Intrinsic sleep disorders include advanced sleep phase disorder (ASPD), delayed sleep phase disorder (DSPD), irregular sleep-wake rhythm, and/or non-24-hour sleep-wake disorder (i.e., hypernychthemeral syndrome)). ASPD is characterized by difficulty staying awake in the evening and difficulty staying asleep in the morning. DSPD is characterized by a much later than normal timing of sleep onset and offset and a period of peak alertness in the middle of the night. Individuals with irregular sleep-wake rhythm suffer from sleeping at very irregular times, and usually more than twice per day (waking frequently during the night and taking naps during the day ), but often sleep a normal period of total time per day typical for the person's age. Non-24-hour sleep-wake disorder, or
hypernychthemeral syndrome, is a sleep disorder wherein the affected individual's sleep occurs later and later each day, with the period of peak alertness also continuously moving around the clock from day to day.
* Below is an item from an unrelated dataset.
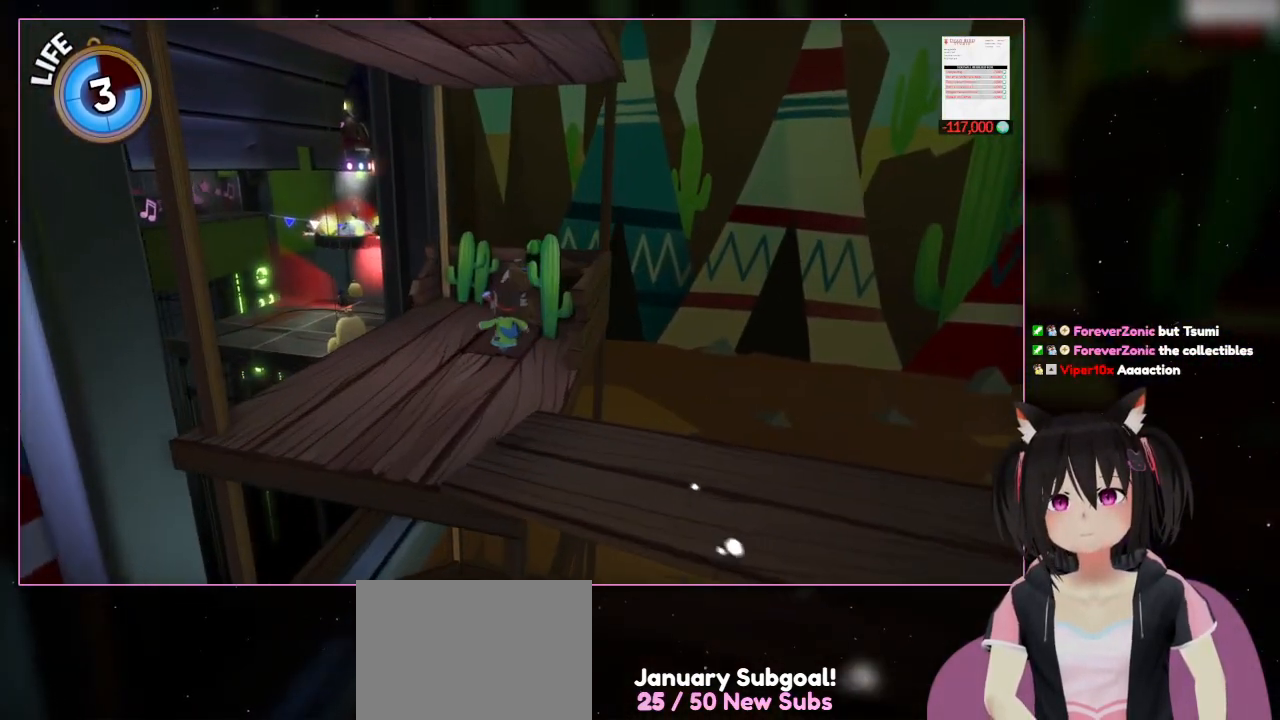
{"buttons": [], "left_stick": "up-left", "right_stick": "center", "events": [[133, "A", "up"]]}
In some aspects, the compositions and methods provided herein are useful in treating desynchronosis (i.e., jet lag). Jet lag is a temporary sleep disorder caused by crossing time zones (e.g., during an airplane flight), and is often the result of disruption to the circadian rhythms of the body. Jet lag may occur any time the body's internal clock is out of sync with cues from a new time zone. Cues can include light exposure and eating times. General symptoms include fatigue and disorientation, interrupted sleep, confusion, mood changes, and pain in limbs.
Actual dosage levels and administration regimen of the compositions disclosed herein may be varied so as to obtain an amount of a compound of Formula I or Formula II (e.g., nicotinamide riboside) and/or a compound of Formula III (e.g., pterostilbene) that is effective to achieve the desired therapeutic response for a particular patient, composition, and mode of administration, without being toxic to the patient. In some embodiments, the subject continuously self-administers the compounds disclosed herein. In other
embodiments, the subject may take a compound disclosed herein as needed.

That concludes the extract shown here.